分離K47莢膜型克雷伯氏肺炎桿菌之噬菌體與其莢膜分解酵素功能分析

Abstract

在人類和致病菌的戰爭中，抗生素一直是最有力的武器，然而抗生素的濫用使得臨床上有越來越多多重抗藥性的菌株被發現，其中克雷伯氏肺炎桿菌（Klebsiella pneumoniae）以其厚重的莢膜與不俗的生物膜生成能力，造成棘手的院內感染，K47莢膜型（Capsular types）的克雷伯氏肺炎桿菌更是攻破目前抗生素最後防線的碳青黴烯（Carbapenem），發展出抗藥性。噬菌體（Bacteriophage）作為細菌最古老的宿敵，相較於抗生素有著專一性殺菌、迭代速度快、能夠清除生物膜等優點。在抗藥性菌株越發氾濫的情況下，以噬菌體進行殺菌的噬菌體療法（Phage therapy）無疑是個優秀的替代方案。在針對克雷伯氏肺炎桿菌的部分，有些噬菌體可以透過自身帶有的專一性莢膜分解酵素（Capsule depolymerase）突破菌株生物膜與莢膜，達成入侵宿主的目標。 本研究首先從環境廢水中純化出針對K47莢膜型的噬菌體，並透過點試驗檢測宿主範圍、觀察單一型態溶菌斑的雙圈呈現情形以及限制性片段長度多態性驗證初步判定是否與其它噬菌體相同，找到能感染多種K47菌株，且具有明顯雙圈溶菌斑的噬菌體ΦK47_1和ΦK47_4。後續於毒殺試驗與抗生物膜試驗中，確認了ΦK47_1和ΦK47_4皆有不錯的殺菌效果以及優秀的生物膜清除能力。於是將ΦK47_1和ΦK47_4基因體萃取出來後進行全基因體定序。在與美國國家生物技術資訊中心資料庫比對後，於ΦK47_1中找到可能編碼具有莢膜分解酵素活性蛋白的CDS_001、CDS_003、CDS_005、CDS_007與CDS_008，以此五段基因為模板進行基因重組蛋白的表現。其中序列比對為尾刺突蛋白（Tail spike protein）的CDS_003表現出來的重組蛋白Tsp03，能在對K47菌株產生溶菌斑，且能有效降解多醣。期望未來能進一步分析Tsp03與莢膜多醣反應的結構，以利進一步開發接合型疫苗（Conjugate vaccine）。

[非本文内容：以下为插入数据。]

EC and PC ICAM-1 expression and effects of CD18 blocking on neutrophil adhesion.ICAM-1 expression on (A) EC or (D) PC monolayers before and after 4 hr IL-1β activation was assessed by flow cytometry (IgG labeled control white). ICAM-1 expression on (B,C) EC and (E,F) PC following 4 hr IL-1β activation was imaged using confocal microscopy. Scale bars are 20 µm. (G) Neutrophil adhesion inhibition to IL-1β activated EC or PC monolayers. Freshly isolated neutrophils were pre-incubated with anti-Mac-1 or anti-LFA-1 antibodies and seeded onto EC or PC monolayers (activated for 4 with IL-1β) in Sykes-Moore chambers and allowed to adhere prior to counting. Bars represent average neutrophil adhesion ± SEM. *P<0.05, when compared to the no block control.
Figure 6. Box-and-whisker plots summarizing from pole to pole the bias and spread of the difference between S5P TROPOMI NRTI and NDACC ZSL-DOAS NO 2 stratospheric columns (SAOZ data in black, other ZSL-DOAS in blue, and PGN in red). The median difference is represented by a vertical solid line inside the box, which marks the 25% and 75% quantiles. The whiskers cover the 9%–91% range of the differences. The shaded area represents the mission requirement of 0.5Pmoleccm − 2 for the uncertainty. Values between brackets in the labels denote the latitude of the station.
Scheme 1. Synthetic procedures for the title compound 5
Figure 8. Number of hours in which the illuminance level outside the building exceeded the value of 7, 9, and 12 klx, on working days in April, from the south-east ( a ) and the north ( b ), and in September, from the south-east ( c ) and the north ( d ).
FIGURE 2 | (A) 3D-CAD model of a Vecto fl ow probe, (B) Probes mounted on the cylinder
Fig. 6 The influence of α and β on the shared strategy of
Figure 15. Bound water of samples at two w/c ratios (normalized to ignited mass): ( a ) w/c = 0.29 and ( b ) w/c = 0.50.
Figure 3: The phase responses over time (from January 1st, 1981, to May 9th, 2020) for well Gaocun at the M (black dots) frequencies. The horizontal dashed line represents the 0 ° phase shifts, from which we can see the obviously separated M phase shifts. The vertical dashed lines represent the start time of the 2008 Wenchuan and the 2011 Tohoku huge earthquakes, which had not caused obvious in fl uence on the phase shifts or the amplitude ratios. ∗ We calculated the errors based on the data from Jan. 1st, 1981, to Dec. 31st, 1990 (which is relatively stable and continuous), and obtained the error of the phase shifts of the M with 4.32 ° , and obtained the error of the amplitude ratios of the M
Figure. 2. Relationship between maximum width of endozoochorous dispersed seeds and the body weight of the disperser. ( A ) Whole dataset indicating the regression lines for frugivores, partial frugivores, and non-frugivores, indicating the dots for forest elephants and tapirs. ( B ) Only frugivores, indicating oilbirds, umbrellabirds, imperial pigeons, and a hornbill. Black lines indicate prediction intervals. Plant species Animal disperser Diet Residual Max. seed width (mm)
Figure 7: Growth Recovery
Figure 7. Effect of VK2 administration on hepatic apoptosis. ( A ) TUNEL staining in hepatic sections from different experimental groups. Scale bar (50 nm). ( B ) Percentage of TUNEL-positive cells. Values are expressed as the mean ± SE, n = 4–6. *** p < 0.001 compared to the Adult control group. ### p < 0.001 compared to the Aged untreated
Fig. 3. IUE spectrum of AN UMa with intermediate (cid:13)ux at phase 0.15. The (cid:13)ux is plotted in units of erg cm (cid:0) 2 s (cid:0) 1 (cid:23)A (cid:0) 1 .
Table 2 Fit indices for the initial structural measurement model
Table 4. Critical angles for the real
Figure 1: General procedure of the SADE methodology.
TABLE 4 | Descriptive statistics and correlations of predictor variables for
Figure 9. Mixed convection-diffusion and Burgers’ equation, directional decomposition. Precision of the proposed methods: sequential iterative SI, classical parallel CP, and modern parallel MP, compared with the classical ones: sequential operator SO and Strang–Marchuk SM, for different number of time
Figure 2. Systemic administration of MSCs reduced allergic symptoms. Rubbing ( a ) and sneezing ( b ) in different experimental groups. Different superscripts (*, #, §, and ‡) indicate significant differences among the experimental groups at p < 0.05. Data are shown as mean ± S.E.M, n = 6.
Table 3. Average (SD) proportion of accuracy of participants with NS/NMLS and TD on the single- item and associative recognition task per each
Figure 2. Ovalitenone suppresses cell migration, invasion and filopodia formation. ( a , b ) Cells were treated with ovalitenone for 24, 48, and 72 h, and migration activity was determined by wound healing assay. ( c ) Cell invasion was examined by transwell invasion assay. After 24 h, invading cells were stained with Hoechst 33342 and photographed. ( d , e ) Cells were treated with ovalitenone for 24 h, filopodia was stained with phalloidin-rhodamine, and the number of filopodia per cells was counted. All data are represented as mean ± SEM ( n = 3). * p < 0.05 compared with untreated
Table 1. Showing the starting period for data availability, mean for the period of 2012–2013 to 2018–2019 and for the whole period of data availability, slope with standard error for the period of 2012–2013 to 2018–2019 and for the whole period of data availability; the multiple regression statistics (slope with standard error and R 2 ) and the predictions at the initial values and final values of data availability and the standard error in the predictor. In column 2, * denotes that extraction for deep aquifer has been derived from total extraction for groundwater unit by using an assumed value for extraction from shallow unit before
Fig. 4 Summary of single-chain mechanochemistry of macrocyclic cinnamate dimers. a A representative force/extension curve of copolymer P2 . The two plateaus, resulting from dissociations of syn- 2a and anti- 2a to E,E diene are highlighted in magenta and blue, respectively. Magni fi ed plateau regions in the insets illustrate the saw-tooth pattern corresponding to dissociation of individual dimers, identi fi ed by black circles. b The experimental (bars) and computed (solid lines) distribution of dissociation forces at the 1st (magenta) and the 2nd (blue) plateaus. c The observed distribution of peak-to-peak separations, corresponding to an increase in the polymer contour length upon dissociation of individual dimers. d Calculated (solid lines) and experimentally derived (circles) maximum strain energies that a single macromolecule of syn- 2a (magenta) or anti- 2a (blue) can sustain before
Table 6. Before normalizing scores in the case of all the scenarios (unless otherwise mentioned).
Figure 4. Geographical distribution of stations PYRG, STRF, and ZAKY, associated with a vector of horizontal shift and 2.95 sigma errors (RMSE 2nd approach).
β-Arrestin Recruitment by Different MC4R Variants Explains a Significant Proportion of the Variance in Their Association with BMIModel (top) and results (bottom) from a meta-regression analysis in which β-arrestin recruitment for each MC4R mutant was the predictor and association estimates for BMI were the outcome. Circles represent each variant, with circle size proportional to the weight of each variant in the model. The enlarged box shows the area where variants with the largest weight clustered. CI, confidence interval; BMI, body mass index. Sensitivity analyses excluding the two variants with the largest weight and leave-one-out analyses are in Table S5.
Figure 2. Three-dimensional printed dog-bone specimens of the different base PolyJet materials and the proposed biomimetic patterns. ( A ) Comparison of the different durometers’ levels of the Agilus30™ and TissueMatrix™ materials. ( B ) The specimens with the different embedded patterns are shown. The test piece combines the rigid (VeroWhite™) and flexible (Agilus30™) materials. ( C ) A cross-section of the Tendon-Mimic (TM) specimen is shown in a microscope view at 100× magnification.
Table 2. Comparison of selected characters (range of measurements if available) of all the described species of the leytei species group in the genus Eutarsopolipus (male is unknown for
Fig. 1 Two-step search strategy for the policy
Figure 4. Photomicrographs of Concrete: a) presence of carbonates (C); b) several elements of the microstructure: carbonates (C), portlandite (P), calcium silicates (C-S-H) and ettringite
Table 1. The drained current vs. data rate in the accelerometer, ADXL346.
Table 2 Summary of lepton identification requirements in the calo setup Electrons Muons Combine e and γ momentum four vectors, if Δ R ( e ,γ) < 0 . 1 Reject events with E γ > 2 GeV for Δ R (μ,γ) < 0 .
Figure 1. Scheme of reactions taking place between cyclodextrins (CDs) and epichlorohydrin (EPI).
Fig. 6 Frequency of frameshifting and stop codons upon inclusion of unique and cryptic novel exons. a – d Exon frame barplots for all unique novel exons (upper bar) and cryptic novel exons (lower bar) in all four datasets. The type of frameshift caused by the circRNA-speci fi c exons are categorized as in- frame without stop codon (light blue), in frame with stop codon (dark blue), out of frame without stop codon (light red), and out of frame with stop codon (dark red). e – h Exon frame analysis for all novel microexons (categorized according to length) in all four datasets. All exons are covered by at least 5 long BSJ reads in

Antibiotics are the most powerful weapon in the war between humans and pathogenic bacteria. However, due to the misuse of antibiotics, more and more multi-drug-resistant strains have been discovered clinically, including Klebsiella pneumonia. This bacterium is famous for causing troublesome hospital-acquired infections with its thick capsule and excellent biofilm-generating ability. Moreover, the clinical data suggests that K47 capsular type K. pneumoniae gain carbapenem-resistant genes. This means that the antibiotics used as the last line of defense are no longer fully effective against K. pneumoniae. Therefore, it is imperative to find new treatments.Bacteriophages are the oldest enemies of bacteria. Compared with antibiotics, they have the advantages of specific targeting, fast iteration speed, and the ability to clear bacterial biofilms. As drug-resistant strains become increasingly prevalent, phage therapy, which uses phages to kill bacteria, is a brilliant alternative. For K. pneumoniae, some phages can break through the biofilm and capsule through their own specific targeting capsule depolymerases. This study first purified phages targeting the K47 type strains from environmental sewages. Next, phages were chosen based on whether they presented double-zone plaques and were tested for host range through spot tests. Restriction fragment length polymorphism (RFLP) was conducted to preliminarily determine whether they were the same as previously discovered phages. ΦK47_1 and ΦK47_4 were found, and their plaques presented obvious double zones. Killing assays and anti-biofilm tests confirmed that both ΦK47_1 and ΦK47_4 had good bactericidal effects and excellent biofilm removal capability. Therefore, the ΦK47_1 and ΦK47_4 genomes were extracted and subjected to whole genome sequencing. The sequencing data were aligned with the National Center for Biotechnology Information (NCBI) database. The results showed that five genes, CDS_001, CDS_003, CDS_005, CDS_007, and CDS_008, might have coded for proteins with capsule depolymerase activity. Hence, these five gene segments were selected as templates to express recombinant proteins. Among them, the recombinant protein Tsp03 produced lytic plaques on K47 strains in the spot test and effectively degraded capsular polysaccharide. The structure of the reaction between Tsp03 and capsular polysaccharide could be further analyzed in the future to facilitate the development of a conjugate vaccine.